THE TASK: From the line with "Funcionalidades" to the final line of the records, reproduce every line exactly and only those lines.

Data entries
--------------------------------------------------

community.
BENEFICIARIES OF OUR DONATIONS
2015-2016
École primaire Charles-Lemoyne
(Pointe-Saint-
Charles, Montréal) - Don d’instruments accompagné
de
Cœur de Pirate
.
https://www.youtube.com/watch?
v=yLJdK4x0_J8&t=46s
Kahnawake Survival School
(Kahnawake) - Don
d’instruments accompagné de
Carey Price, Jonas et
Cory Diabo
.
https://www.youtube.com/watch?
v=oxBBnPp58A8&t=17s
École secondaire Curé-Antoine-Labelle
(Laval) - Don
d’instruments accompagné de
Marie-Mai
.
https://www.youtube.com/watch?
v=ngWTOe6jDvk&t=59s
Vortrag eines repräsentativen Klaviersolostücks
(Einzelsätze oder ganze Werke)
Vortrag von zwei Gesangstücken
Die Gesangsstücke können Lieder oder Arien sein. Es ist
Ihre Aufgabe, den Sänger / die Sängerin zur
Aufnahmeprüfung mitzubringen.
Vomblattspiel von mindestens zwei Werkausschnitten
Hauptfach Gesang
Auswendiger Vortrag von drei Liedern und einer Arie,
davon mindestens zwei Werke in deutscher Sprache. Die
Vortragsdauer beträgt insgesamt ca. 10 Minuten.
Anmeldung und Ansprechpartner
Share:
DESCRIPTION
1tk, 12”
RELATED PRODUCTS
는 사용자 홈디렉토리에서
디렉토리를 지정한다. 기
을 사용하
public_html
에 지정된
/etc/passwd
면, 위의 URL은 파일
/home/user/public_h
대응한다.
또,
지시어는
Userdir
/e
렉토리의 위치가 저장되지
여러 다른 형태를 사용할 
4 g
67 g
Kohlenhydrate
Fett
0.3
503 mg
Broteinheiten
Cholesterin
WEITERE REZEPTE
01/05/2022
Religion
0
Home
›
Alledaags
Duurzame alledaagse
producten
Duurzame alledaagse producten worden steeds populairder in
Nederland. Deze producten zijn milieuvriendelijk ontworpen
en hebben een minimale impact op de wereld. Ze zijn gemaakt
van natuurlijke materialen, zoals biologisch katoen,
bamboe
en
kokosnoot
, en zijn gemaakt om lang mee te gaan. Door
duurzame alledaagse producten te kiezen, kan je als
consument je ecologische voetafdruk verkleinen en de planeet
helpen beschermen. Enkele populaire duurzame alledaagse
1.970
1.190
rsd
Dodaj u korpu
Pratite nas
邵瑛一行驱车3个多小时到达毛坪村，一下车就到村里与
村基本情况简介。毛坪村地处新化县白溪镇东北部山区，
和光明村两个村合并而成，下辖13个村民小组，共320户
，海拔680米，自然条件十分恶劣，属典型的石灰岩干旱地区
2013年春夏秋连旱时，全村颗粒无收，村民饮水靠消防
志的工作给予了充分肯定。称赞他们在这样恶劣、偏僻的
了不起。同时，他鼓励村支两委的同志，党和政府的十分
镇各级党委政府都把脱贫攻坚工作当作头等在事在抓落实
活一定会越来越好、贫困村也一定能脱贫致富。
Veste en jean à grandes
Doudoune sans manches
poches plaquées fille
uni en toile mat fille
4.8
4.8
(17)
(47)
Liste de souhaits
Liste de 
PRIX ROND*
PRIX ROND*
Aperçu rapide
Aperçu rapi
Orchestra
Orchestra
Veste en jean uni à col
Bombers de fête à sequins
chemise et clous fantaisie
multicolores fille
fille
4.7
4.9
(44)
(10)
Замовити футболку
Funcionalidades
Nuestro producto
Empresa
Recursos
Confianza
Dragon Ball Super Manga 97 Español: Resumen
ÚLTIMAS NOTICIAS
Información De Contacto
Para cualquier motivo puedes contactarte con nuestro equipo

--------------------------------------------------

SOLUTION BELOW:
Funcionalidades
Nuestro producto
Empresa
Recursos
Confianza
Dragon Ball Super Manga 97 Español: Resumen
ÚLTIMAS NOTICIAS
Información De Contacto
Para cualquier motivo puedes contactarte con nuestro equipo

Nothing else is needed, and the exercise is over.